SOURCE: Corrado A, et al. Osteoblast as a target of anti-osteoporotic treatment. Postgrad Med 2017;129:858-865.
In healthy bones, osteoclast activity is balanced with osteoblast activity to produce a continuing stream of freshly created bone by degradation of aging bone and replacement with new bone. After attainment of the peak level of mature bone in early adulthood, osteoclast activity modestly exceeds osteoblast activity, leading to a gradual decline in bone mineral density that we call age-related bone loss to distinguish it from the more rapid bone loss seen at menopause (regardless of age) due to estrogen loss that characteristically outpaces simple age-related bone loss.

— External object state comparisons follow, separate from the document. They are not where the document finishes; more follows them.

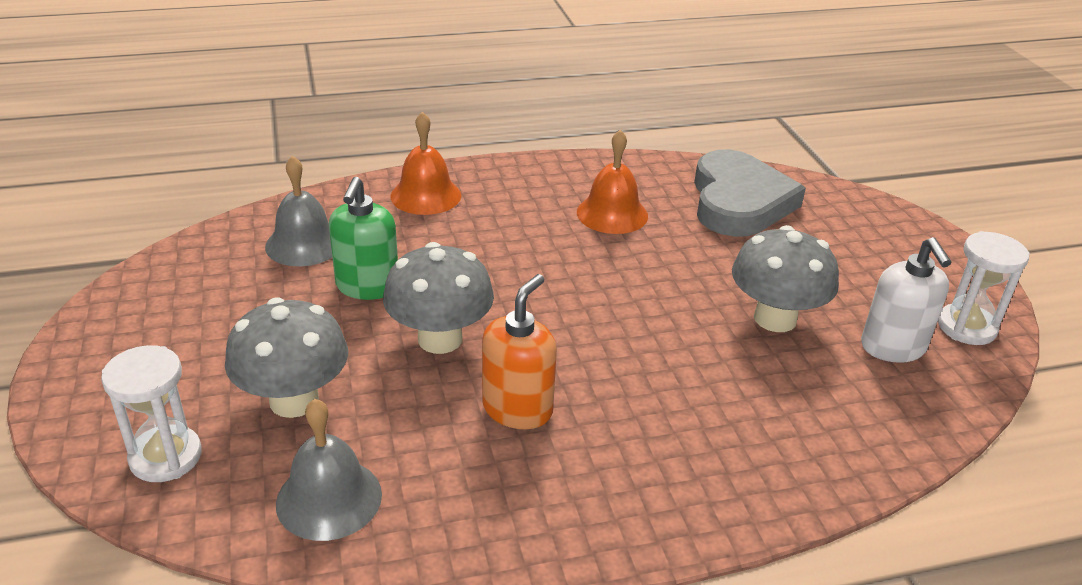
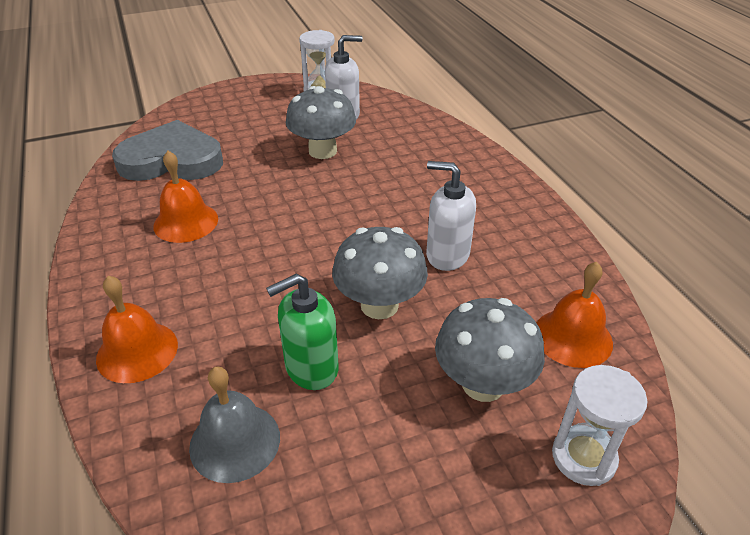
camera: 95 degrees left, 5 degrees up
(329, 498) = (573, 337): grey bell -> orange bell
(367, 286) = (311, 368): green soap dispenser -> green soap dispenser turned 150 degrees clockwise
(517, 409) = (447, 255): orange soap dispenser -> white soap dispenser

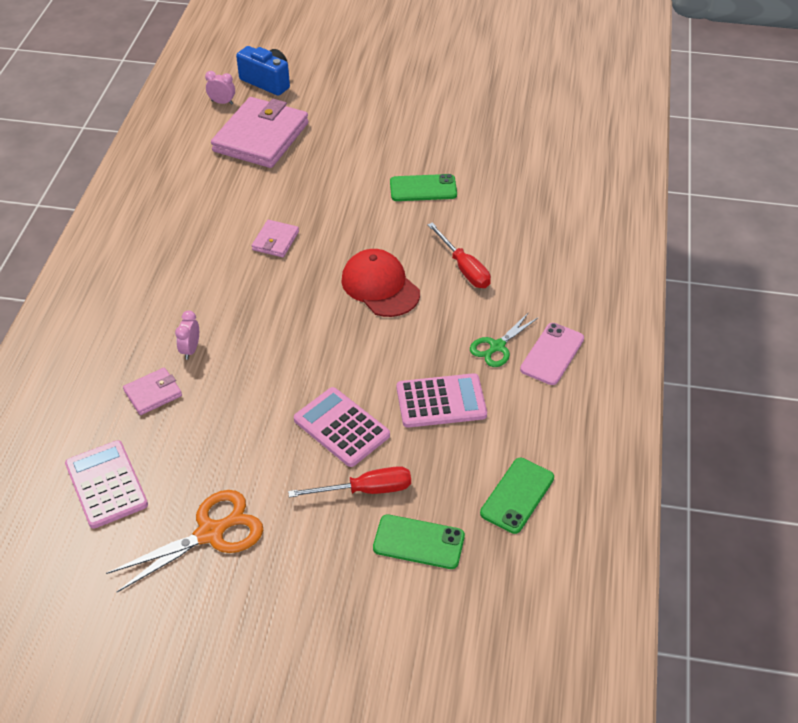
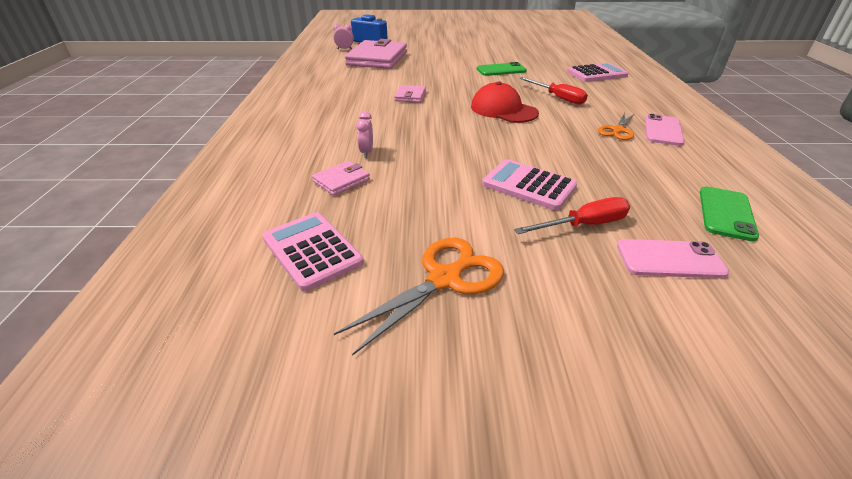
camera: 10 degrees left, 10 degrees down
(418, 542) = (669, 259): green phone -> pink phone
(441, 401) = (601, 162): pink calculator -> pink calculator (596, 74)
(497, 346) = (617, 130): green scissors -> orange scissors

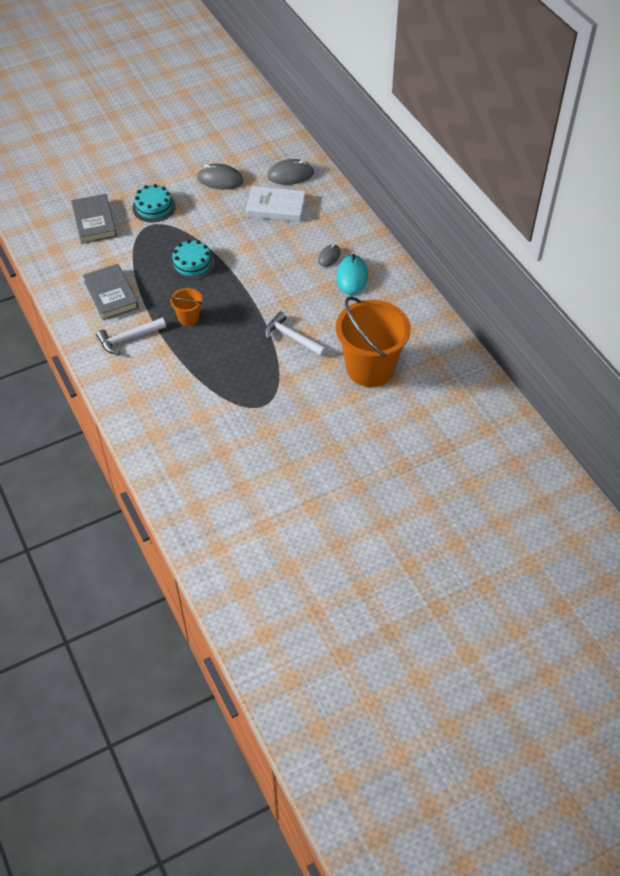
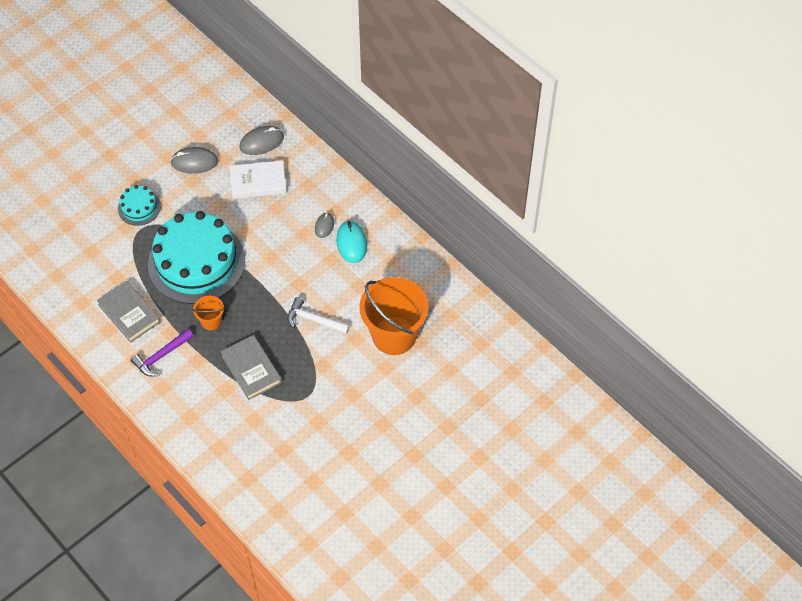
camera: 15 degrees left, 5 degrees up
(94, 222) = (85, 236): grey book -> grey book (251, 369)
(128, 338) = (161, 356): white hammer -> purple hammer
(192, 263) = (196, 262): turquoise cake -> turquoise cake, size x2.21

Most pharmacologic interventions currently in use for treatment or prevention of osteoporosis rely on osteoclast inhibition to enhance (or at least maintain) bone mineral density. In contrast, teriparatide primarily works by stimulation of osteoblasts. Estrogen also produces some positive activity on osteoblasts, such as inhibition of osteoblast apoptosis. Finally, even though the primary mechanism of bisphosphonates is inhibition of osteoclastic activity, even this pharmacologic class produces some favorable effects on osteoblasts.
One additional class of pharmacologic agent has shown promising effects: The anti-sclerostin antibody agent romosozumab provides both stimulation to osteoblasts and diminution of osteoclast activity. This agent is pending FDA approval.